# start of SELECTED EXCERPT
Skip to main content

Fast CPU implementation of MaxSim scoring

Project description

maxsim-cpu

maxsim-cpu is a high-performance CPU implementation of MaxSim scoring for late-interaction (ColBERT, ColPali) workflows.

It is a python library written in Rust and powered by libsxmm on x86 CPUs and Apple Accelerate on ARM macs. It only supports Linux x86 machines and ARM Macs at the moment.

maxsim-cpu is built to run exclusively on CPU, and achieves speed-ups that scale with core count on the scoring machine. It's designed to be used in situations where index/scoring machines do not have access to GPUs, and achieves ~2-3x speed-ups on ARM macs and 5x speedups on Linux CPUs over common PyTorch maxsim implementations.

It also implements effective just-in-time batching and padding for variable documents, greatly reducing padding overhead and needless computations.
# end of SELECTED EXCERPT
# start of DATA EXCERPTS
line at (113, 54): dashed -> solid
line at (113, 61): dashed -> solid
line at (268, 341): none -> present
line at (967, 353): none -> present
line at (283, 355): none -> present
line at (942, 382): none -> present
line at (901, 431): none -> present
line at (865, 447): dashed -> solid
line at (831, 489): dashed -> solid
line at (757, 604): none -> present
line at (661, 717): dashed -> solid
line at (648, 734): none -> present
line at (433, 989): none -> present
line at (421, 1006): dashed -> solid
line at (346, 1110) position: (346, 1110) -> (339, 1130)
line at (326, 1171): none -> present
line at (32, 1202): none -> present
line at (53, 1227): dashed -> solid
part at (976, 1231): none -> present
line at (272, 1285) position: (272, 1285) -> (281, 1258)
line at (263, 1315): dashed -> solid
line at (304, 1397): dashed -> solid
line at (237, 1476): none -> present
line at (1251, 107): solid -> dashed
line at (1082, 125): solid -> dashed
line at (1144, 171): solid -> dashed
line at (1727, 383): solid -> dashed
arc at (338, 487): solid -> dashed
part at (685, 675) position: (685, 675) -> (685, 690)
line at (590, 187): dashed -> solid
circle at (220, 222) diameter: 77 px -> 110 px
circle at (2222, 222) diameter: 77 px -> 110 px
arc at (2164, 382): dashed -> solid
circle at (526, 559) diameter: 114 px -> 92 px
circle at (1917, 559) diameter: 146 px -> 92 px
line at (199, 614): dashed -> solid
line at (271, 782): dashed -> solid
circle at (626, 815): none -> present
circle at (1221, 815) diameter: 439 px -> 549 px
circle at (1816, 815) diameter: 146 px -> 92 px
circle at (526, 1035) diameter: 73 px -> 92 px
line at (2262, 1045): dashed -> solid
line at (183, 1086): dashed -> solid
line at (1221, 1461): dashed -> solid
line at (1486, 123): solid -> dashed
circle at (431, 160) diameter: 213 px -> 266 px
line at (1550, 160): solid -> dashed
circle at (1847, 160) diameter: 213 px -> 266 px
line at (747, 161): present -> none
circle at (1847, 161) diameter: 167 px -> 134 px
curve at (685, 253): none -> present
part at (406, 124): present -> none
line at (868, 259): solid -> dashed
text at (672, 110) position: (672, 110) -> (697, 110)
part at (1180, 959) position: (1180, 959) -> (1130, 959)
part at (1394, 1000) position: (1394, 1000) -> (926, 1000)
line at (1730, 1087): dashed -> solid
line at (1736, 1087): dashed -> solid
# end of DATA EXCERPTS
*DIRECTIONS:*
a. According to the maxsim-cpu description, what speed-up does the library achieve on Linux CPUs over common PyTorch maxsim implementations?
b. Please duplicate the maxsim-cpu description from "maxsim-cpu is a" up to and including "at the moment.".
c. Decide whether each statement agrees with the maxsim-cpu description. Give yes or no and the deciding words.
(i) The library is written in Rust.
(ii) The library supports Windows machines.
(iii) The library needs a GPU to run.

*OUTPUTS FOR THE TASKS:*
a. 5x speedups.

b.
maxsim-cpu is a high-performance CPU implementation of MaxSim scoring for late-interaction (ColBERT, ColPali) workflows.

It is a python library written in Rust and powered by libsxmm on x86 CPUs and Apple Accelerate on ARM macs. It only supports Linux x86 machines and ARM Macs at the moment.

c.
(i) Yes: "It is a python library written in Rust"
(ii) No: "It only supports Linux x86 machines and ARM Macs at the moment."
(iii) No: "maxsim-cpu is built to run exclusively on CPU"